### DIRECTIONS
1/ Answer these questions from the Record Plant history, giving each answer on its own line and marking it (a), (b) or (c).
(a) Which sound stages did Stone lease at the Paramount Pictures lot in 1982?
(b) What separate business did Stone form so that the film worker unions would recognize him?
(c) At what address did the Record Plant reopen in January 1986?
2/ Rename "Record Plant Scoring" to "Record Plant Film Scoring" in the Record Plant history, and write out the passage from "In 1982, Stone" up to and including "of union engineers." with that change.
3/ Write what comes next in the Record Plant history, starting after its last sentence.

### READING TEXT
★ ★ ★

In 1982, Stone leased sound stages M and L at the Paramount Pictures studio lot, for film sound recordings. Veteran film scoring engineer Dan Wallin assisted Stone in the redesign of the studios and the selection of equipment, including Solid State Logic (SSL) consoles and Hidley studio monitors based on JBL components. Soundtracks that the Record Plant tracked and mixed there include ones forFlashdance, Star Trek II: The Wrath of Khan, Annie, 48 Hrs., and An Officer and a Gentleman. Wallin and Stone gave recording industry talks at the Paramount's Scoring Studio M in September 1982, describing how the recording business should expand into motion pictures to counteract flagging profit margins. Stone said that, in order to be recognized by the film worker unions, he formed a separate business entity called Record Plant Scoring, and hired a separate crew of union engineers.

In 1985 as part of a planned expansion, the Record Plant's Third Street facility closed with hundreds of its customers and staff taking part in "The Last Jam". In January 1986 the Record Plant reopened at 1032 North Sycamore Avenue in Hollywood in the former Radio Recorders "Annex", a historic studio where Elvis Presley and Louis Armstrong recorded.

★ ★ ★

### DATASET ENTRIES
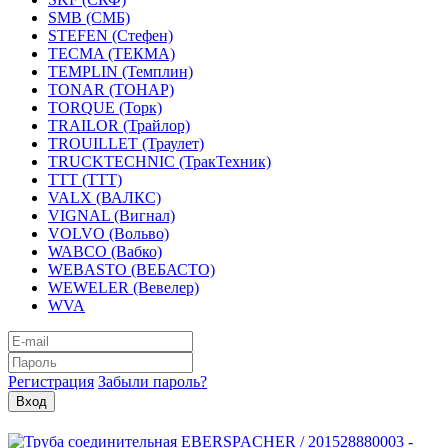
SMB (СМБ)
STEFEN (Стефен)
TECMA (ТЕКМА)
TEMPLIN (Темплин)
TONAR (ТОНАР)
TORQUE (Торк)
TRAILOR (Трайлор)
TROUILLET (Траулет)
TRUCKTECHNIC (ТракТехник)
TTT (ТТТ)
VALX (ВАЛКС)
VIGNAL (Вигнал)
VOLVO (Вольво)
WABCO (Вабко)
WEBASTO (ВЕБАСТО)
WEWELER (Вевелер)
WVA
Регистрация
Забыли пароль?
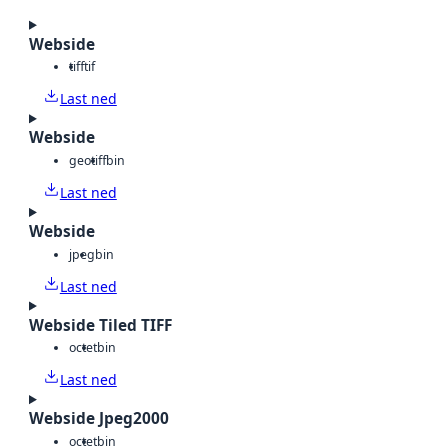
Webside
tiff
tif
Last ned
Webside
geotiff
bin
Last ned
Webside
jpeg
bin
Last ned
Webside Tiled TIFF
octet
bin
Last ned
Webside Jpeg2000
octet
bin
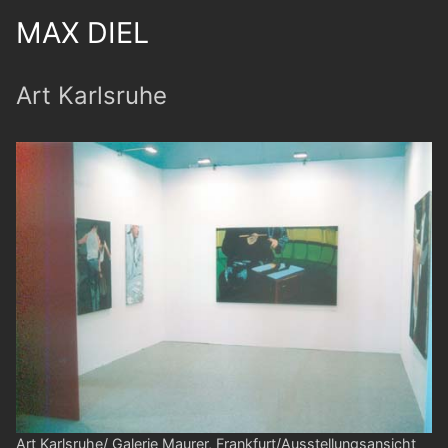
MAX DIEL
Art Karlsruhe
Art Karlsruhe/ Galerie Maurer, Frankfurt/Ausstellungsansicht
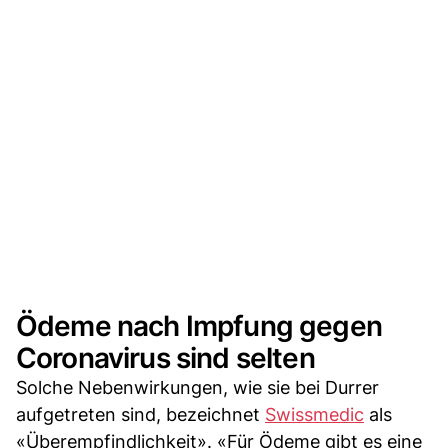
Ödeme nach Impfung gegen
Coronavirus sind selten
Solche Nebenwirkungen, wie sie bei Durrer
aufgetreten sind, bezeichnet
Swissmedic
als
«Überempfindlichkeit». «Für Ödeme gibt es eine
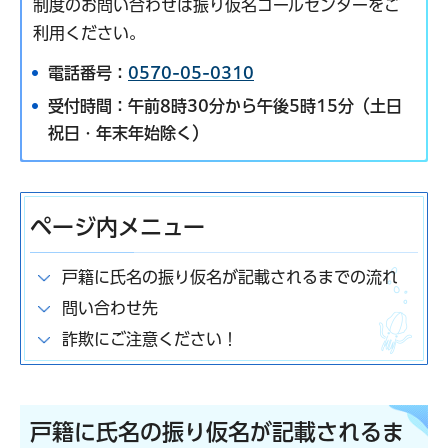
制度のお問い合わせは振り仮名コールセンターをご
利用ください。
電話番号：
0570-05-0310
受付時間：午前8時30分から午後5時15分（土日
祝日・年末年始除く）
ページ内メニュー
戸籍に氏名の振り仮名が記載されるまでの流れ
問い合わせ先
詐欺にご注意ください！
戸籍に氏名の振り仮名が記載されるま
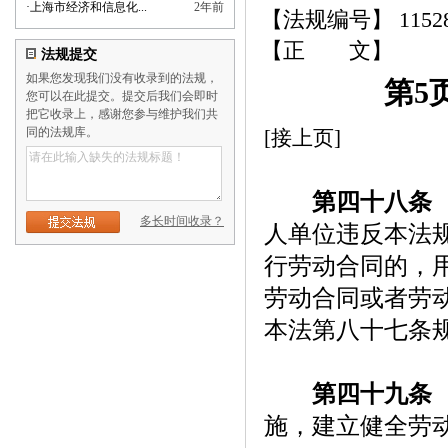
·
上海市经济和信息化...
2年前
【法规编号】 115
【正 文】
法规提交
如果您发现我们没有收录到的法规，
第5
您可以在此提交。提交后我们会即时
把它收录上，感谢您参与维护我们共
同的法规库。
[接上页]
第四十八条
多长时间收录？
人单位违反本法
行劳动合同的，
劳动合同或者劳
本法第八十七条
第四十九条
施，建立健全劳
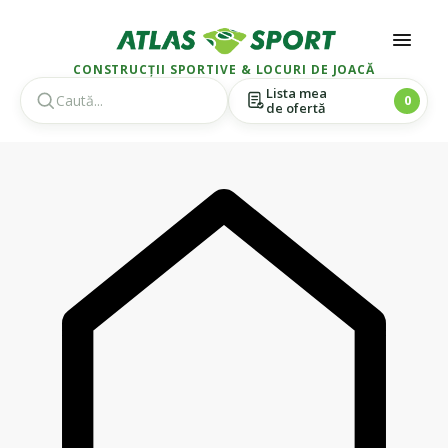
CONSTRUCȚII SPORTIVE & LOCURI DE JOACĂ
Lista mea
0
de ofertă
Skip
Skip
to
to
navigation
content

★ ★ ★

### TASK RESULTS
1/
(a) Sound stages M and L.
(b) Record Plant Scoring.
(c) 1032 North Sycamore Avenue in Hollywood.

2/
In 1982, Stone leased sound stages M and L at the Paramount Pictures studio lot, for film sound recordings. Veteran film scoring engineer Dan Wallin assisted Stone in the redesign of the studios and the selection of equipment, including Solid State Logic (SSL) consoles and Hidley studio monitors based on JBL components. Soundtracks that the Record Plant tracked and mixed there include ones forFlashdance, Star Trek II: The Wrath of Khan, Annie, 48 Hrs., and An Officer and a Gentleman. Wallin and Stone gave recording industry talks at the Paramount's Scoring Studio M in September 1982, describing how the recording business should expand into motion pictures to counteract flagging profit margins. Stone said that, in order to be recognized by the film worker unions, he formed a separate business entity called Record Plant Film Scoring, and hired a separate crew of union engineers.

3/
On December 8, 1987, Stone sold 50% plus one share of the Los Angeles studio to Chrysalis Records under Sir George Martin, with Stone continuing to manage the facility. In 1989 he sold the remainder and left it under Chrysalis management.

==Later career==
Stone founded Audio Intervisual Design (AID) in 1984 and brought on ex-Sony Pro Audio executive Rick Plushner and Jim Pace to operate the pro audio sales company with the purpose of integrating traditional recording studio audio-only skills with visual media such as television and film. Plushner told reporters that the "next frontier" in audio is digital film sound. Stone said that the Record Plant was not going to abandon its roots in audio-only recordings. By 1986, Jim Pace and Jeff Evans purchased the company from Stone and operated out of the Record Plant facilities unit 1992, continuing currently in West Hollywood.

In 1987, Stone established Filmsonix, a consulting firm for the recording studio industry. Filmsonix provided consulting services to hardware manufacturers, recording studios and record labels.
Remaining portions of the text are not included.